1.
A Companhia de Teatro Praga viu nela o que poucos conseguiram.
E Marina foi fotografada como se tivesse encarnado Catarina Eufémia, a Passionária ou A Mãe de Gorki.
Havia no seu rosto uma marca de terra, de campos por lavrar, de revoluções eternamente adiadas, de derrotas milenares, de mulheres sempre puxadas para o escuro, para a invisibilidade, para o trabalho de casa, para o sexo sem prazer.
Naquela fotografia de Carlos Pinto para os magníficos “Praga”, Marina Mota não era a que nos habituámos a ver nas revistas à portuguesa, nos programas de humor popular, nos fados das vielas e na memória de um Parque Mayer que não chegou a conhecer no seu tempo de ouro, o Parque Mayer de Belarmino e dos marinheiros à caça de engate e cerveja, das coristas e lantejoulas.
2.
Sabes de que fotografia te falo?
Marina Mota parece outra ou então nenhuma fotografia ficou tão próxima do que é.
Vê-se o tempo que passou, vê-se a dificuldade do bairro onde nasceu, as correrias de criança em Alcântara, a sopa na mesa, a sobremesa nos dias especiais…

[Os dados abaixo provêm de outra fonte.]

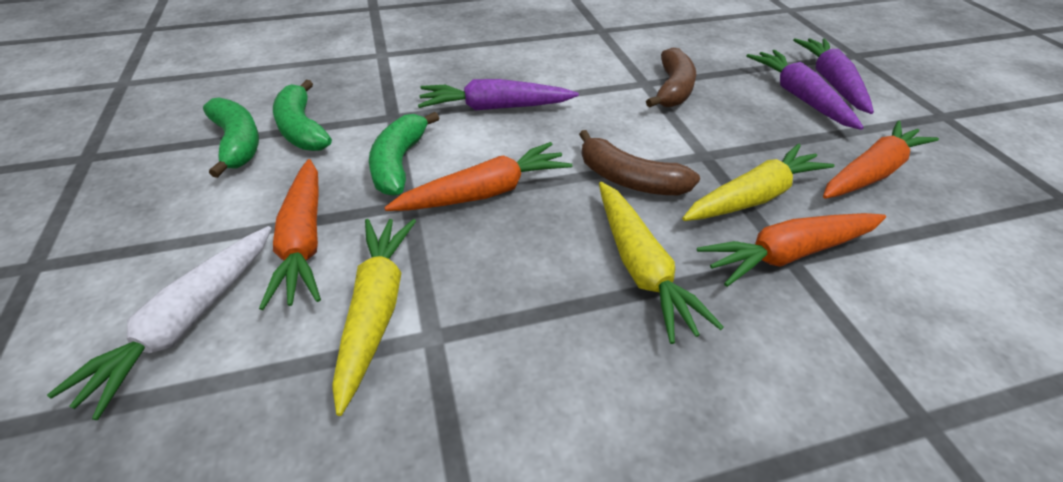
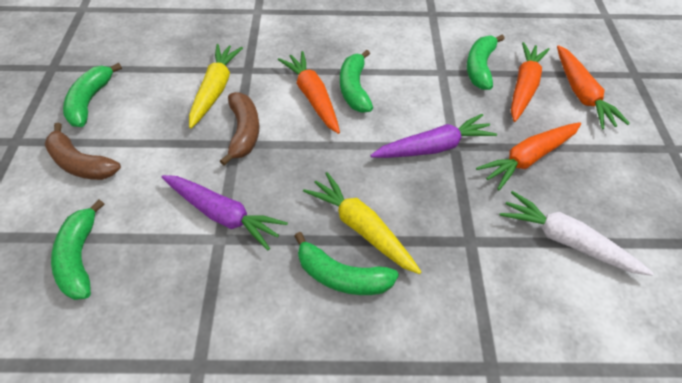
green banana: [203,98,259,178] [273,80,332,151] [369,112,439,196] = 3 -> [51,199,104,300] [63,63,122,127] [294,232,399,295] [340,49,373,113] [467,35,505,90] = 5
purple carrot: [418,79,579,111] [747,50,864,130] [793,38,874,114] = 3 -> [162,175,288,250] [370,114,497,158] = 2
yellow carrot: [332,219,416,416] [599,182,724,344] [682,143,835,221] = 3 -> [189,44,243,129] [303,172,421,274] = 2

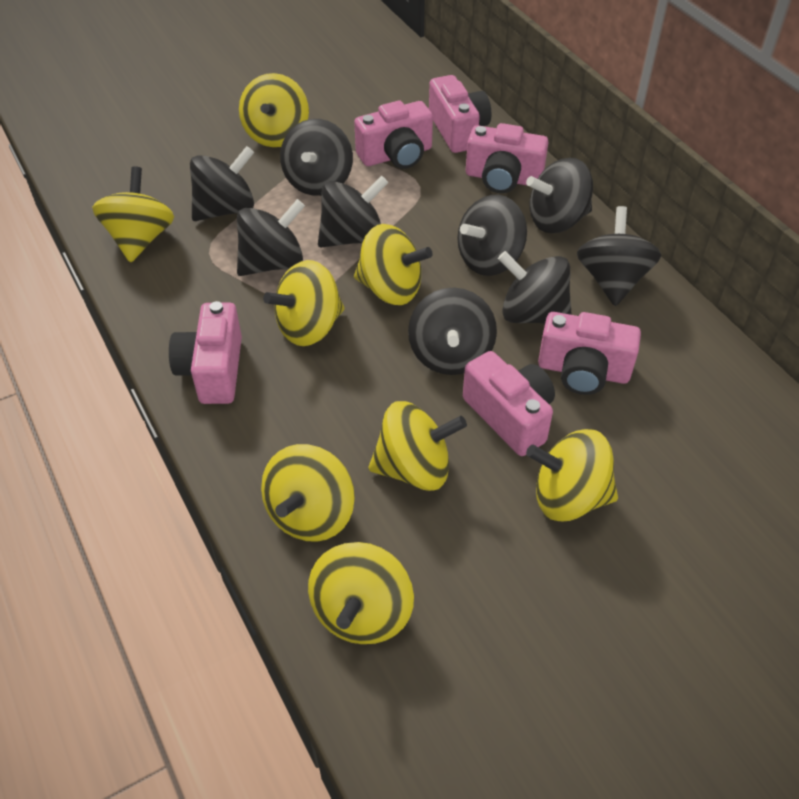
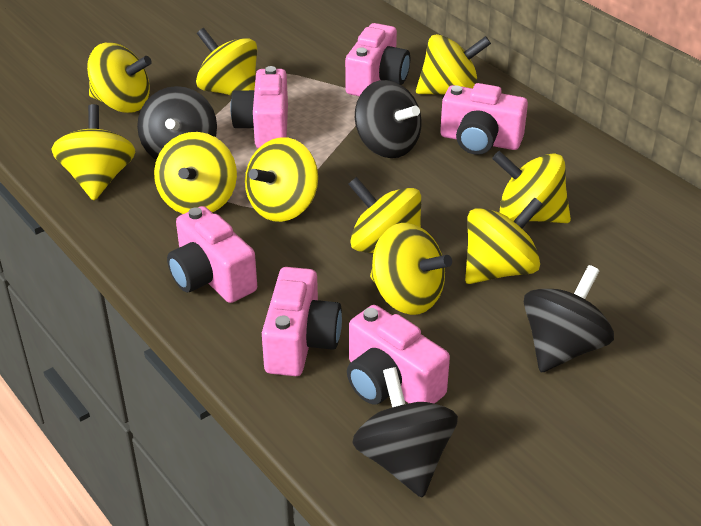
black spinning top: [190,146,254,221] [237,199,305,276] [280,119,353,196] [318,175,388,248] [408,288,497,375] [457,195,527,276] [498,251,572,324] [526,158,593,233] [577,206,661,306] = 9 -> [137,86,217,160] [352,367,458,498] [355,80,422,158] [524,265,614,372] = 4
yellow spinning top: [92,166,174,263] [239,73,309,147] [261,444,355,542] [263,260,345,346] [308,542,414,644] [354,224,432,305] [368,401,467,491] [526,429,618,521] = 8 -> [51,104,135,200] [87,43,152,113] [154,132,237,214] [196,28,257,96] [245,137,318,222] [348,177,421,253] [370,223,452,315] [416,34,491,95] [465,197,543,284] [492,151,571,223] = 10

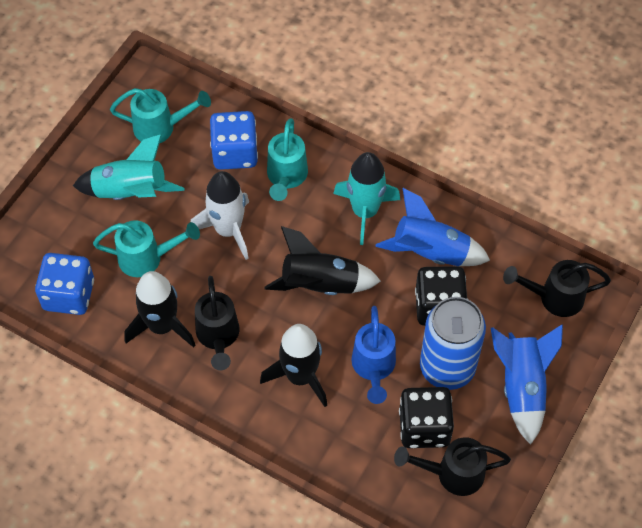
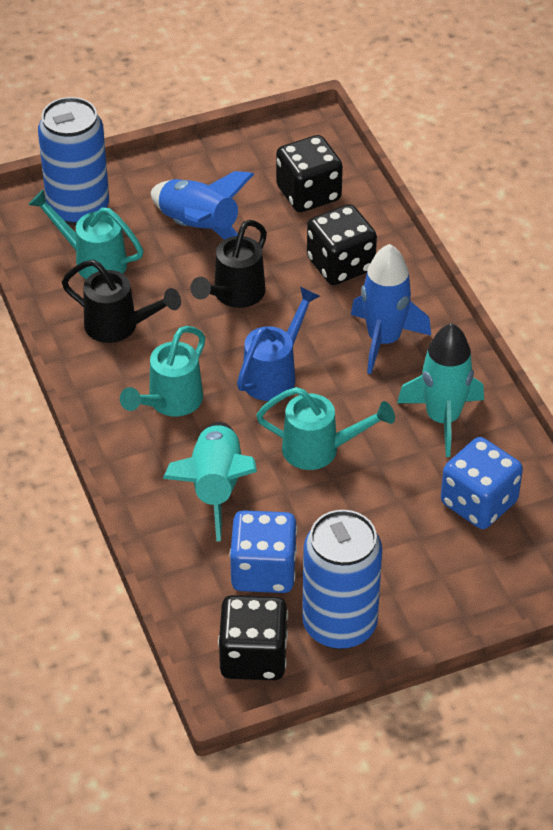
black dice: [399,387,454,448] [415,266,468,326] = 2 -> [218,595,288,680] [276,135,343,212] [307,204,377,285] = 3
black rocket: [124,271,195,348] [260,324,327,407] [264,226,381,295] = 3 -> none = 0
black watering can: [195,276,239,370] [394,437,511,496] [503,260,611,317] = 3 -> [62,260,181,343] [190,220,267,308] = 2
blue can: [420,297,486,390] = 1 -> [38,97,109,226] [302,510,382,649] = 2
white rocket: [191,171,249,260] = 1 -> none = 0

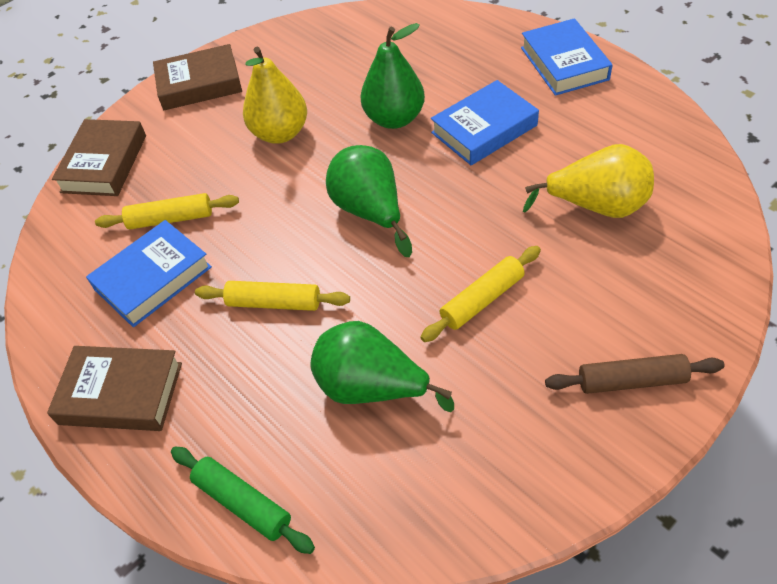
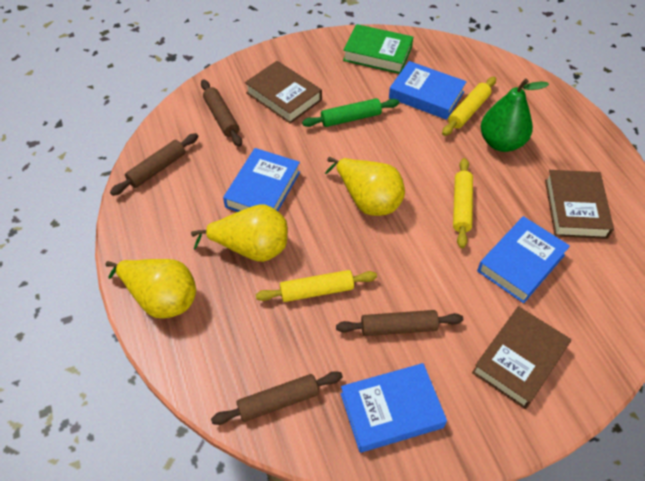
blue book: [86,220,212,327] [431,80,539,165] [521,18,613,96] = 3 -> [223,148,300,212] [341,363,447,453] [389,61,467,120] [477,216,570,303] = 4
brown rolling pin: [545,354,725,394] = 1 -> [110,133,198,196] [201,79,242,147] [211,371,343,425] [336,310,463,336] = 4
green book: none = 0 -> [343,24,413,74] = 1
green pear: [311,321,454,412] [326,145,412,257] [360,23,425,129] = 3 -> [481,79,549,152] = 1
yellow pear: [243,47,307,144] [523,144,654,218] = 2 -> [105,259,196,318] [191,205,288,262] [325,157,405,216] = 3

Vê-se as casas de fado e o fumo.
Vemos também os prémios que recebeu em criança, dizia-se no bairro que ela seria grande, que um dia a todos levaria numa viagem de volta ao mundo com gente a venerá-la em todos os continentes.
3.
Marina Mota tem já 61 anos.
Há gente elitista que nunca quis nada com ela, que a desdenha, que não a deixa representar em alguns lugares, que a trata como se ela fosse menor.
Ouviu de tudo na vida.
Que a sua voz era perfeita para a malta que vinha em excursão da aldeia, que o seu talento e improviso eram excelentes para trazer os barrascos ao teatro…
… ela nunca quis saber.
Saía à rua e era abraçada.
E fazia o seu papel, risonha, espalhafatosa, ao serviço de um povo que sempre a idolatrou.
Amada pelo povo, esquecida pelas elites.
4.
Cláudia Jardim e André Teodósio do Teatro Praga perceberam tudo.

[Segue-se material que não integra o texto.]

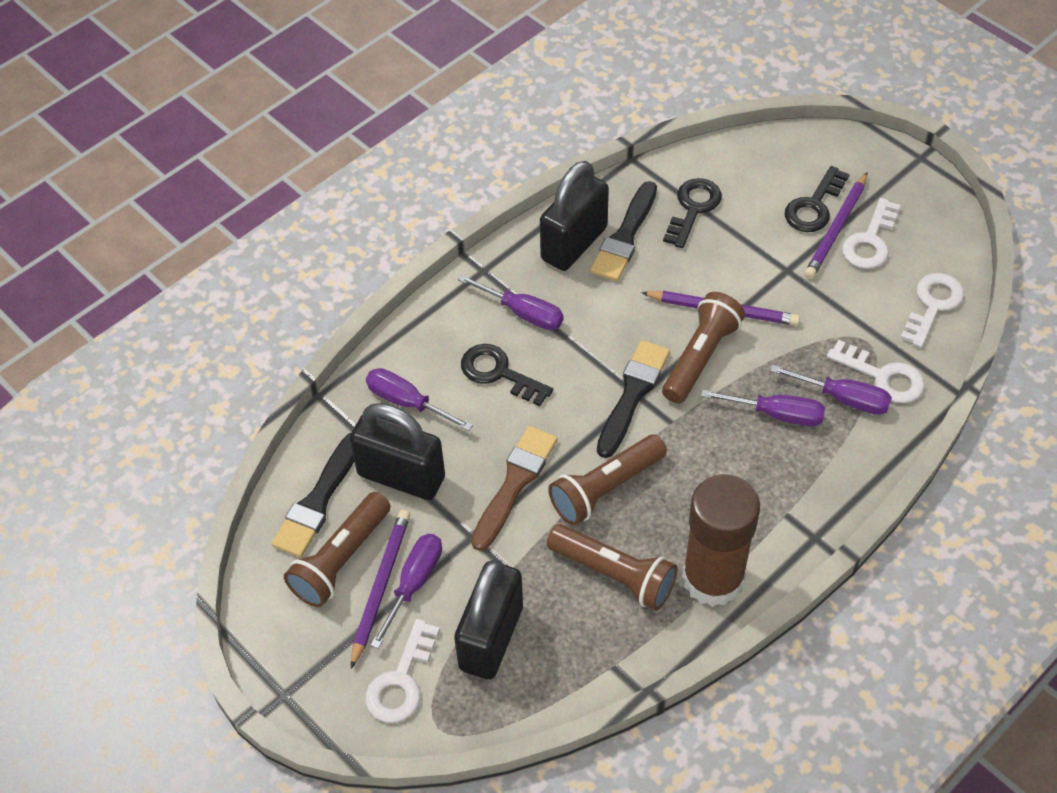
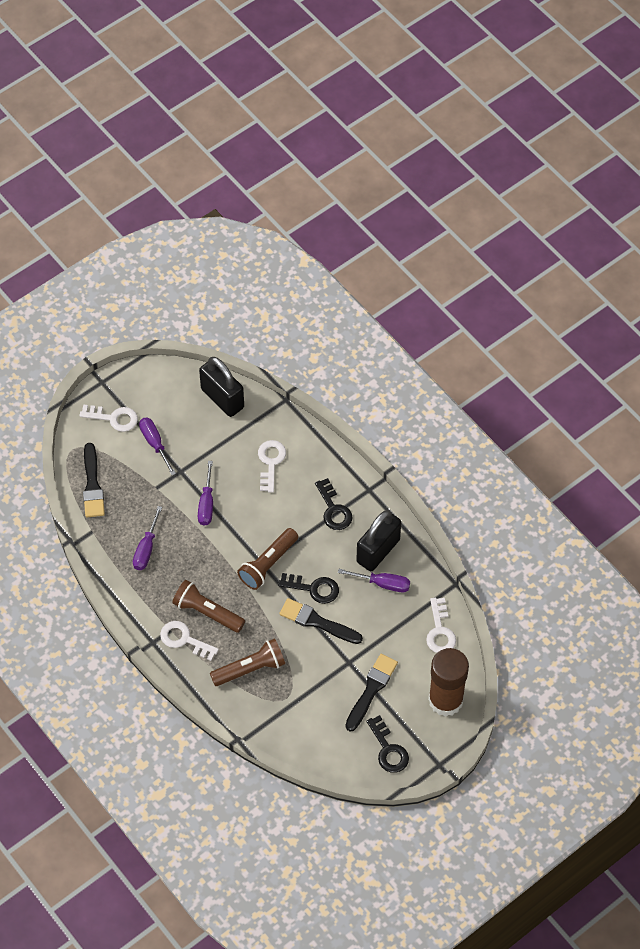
black padlock: [350,403,445,500] [454,559,523,680] [540,161,609,271] = 3 -> [199,357,244,417] [356,511,401,571] = 2
brown brush: [471,426,558,551] = 1 -> none = 0
brown flashlight: [284,492,391,607] [547,524,677,610] [548,434,667,525] [662,292,745,404] = 4 -> [172,580,245,633] [210,638,285,686] [237,528,298,590] = 3
purple pencil: [351,510,410,669] [641,291,800,326] [804,172,867,279] = 3 -> none = 0
purple screwdriver: [366,368,473,431] [371,534,442,649] [458,275,564,330] [701,389,825,426] [770,365,892,415] = 5 -> [133,506,162,570] [139,417,176,475] [198,461,213,526] [338,569,410,592] = 4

Desafiaram-na a entrar numa Revista que não era bem uma Revista, desafiaram-na a ser mais próxima do que tem dentro.
E ela aceitou ir com o que carrega, com todas as falhas e angústias.

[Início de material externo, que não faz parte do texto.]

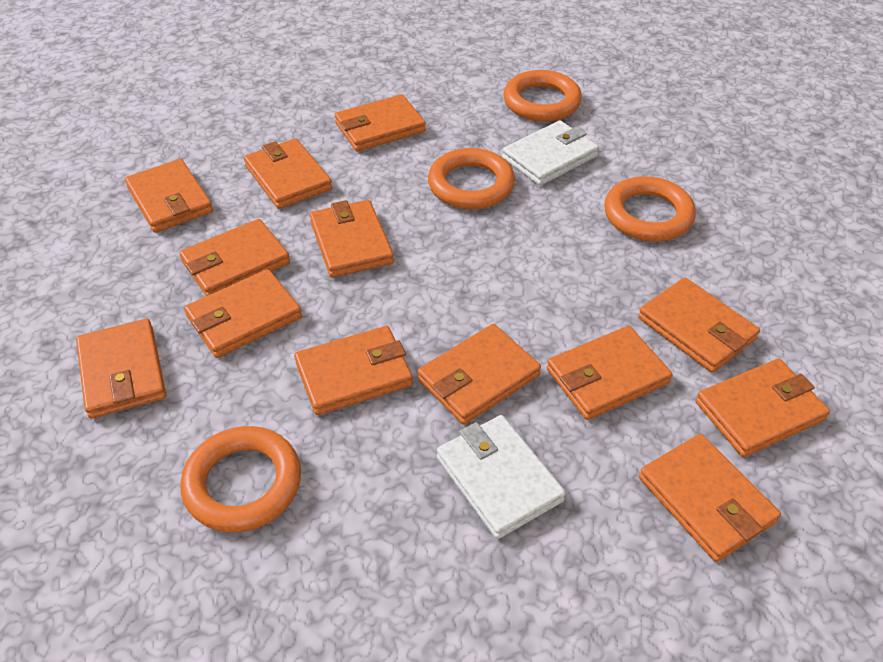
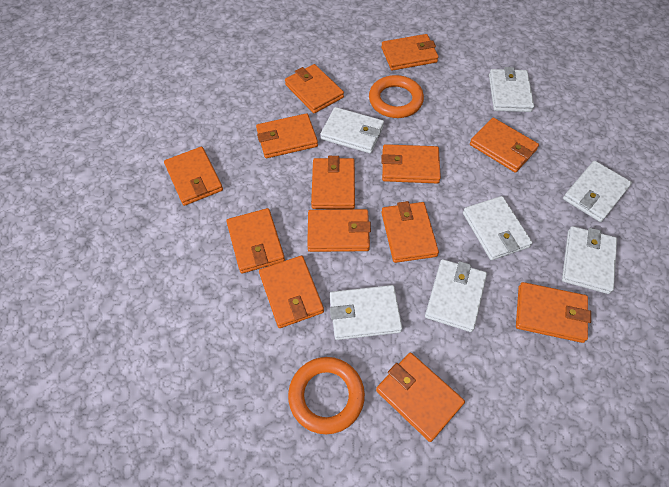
orange ring: [180,426,301,532] [428,148,515,209] [503,70,582,122] [604,176,696,242] = 4 -> [288,357,365,434] [369,75,424,118] = 2
white wallet: [437,415,566,539] [502,121,599,186] = 2 -> [321,107,384,154] [330,285,402,340] [425,259,487,332] [463,196,532,260] [489,67,534,112] [562,226,617,294] [563,161,632,222] = 7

Marina deixou de cantar, mas a voz sobressalta-se em cada tentativa de regresso.
Deixou de chegar acompanhada a casa, mas o corpo sobressalta-se com cada hipótese de recomeço.
5.
Marina Mota é magnífica.
Se fosse espanhola seria uma estrela de Almodóvar.
Mas ela é de Alcântara e de Alfama, do fado e do Parque Mayer, dos aplausos e dos abraços, das anedotas brejeiras e das lágrimas que lhe vemos em cada gargalhada com que nos distrai e engana.
Se eu fosse encenador ou realizador convidava-a para representar a personagem mais trágica que conseguisse encontrar. Levava-a ao Teatro Dona Maria e ao São João, a Avignon e à América.
Levava-a a ser o que escondeu toda a vida.
Desmascarava-a na sua mentira e ela poderia, finalmente, dar a volta ao mundo com as amigas que corriam com ela na infância difícil do bairro onde se cantava.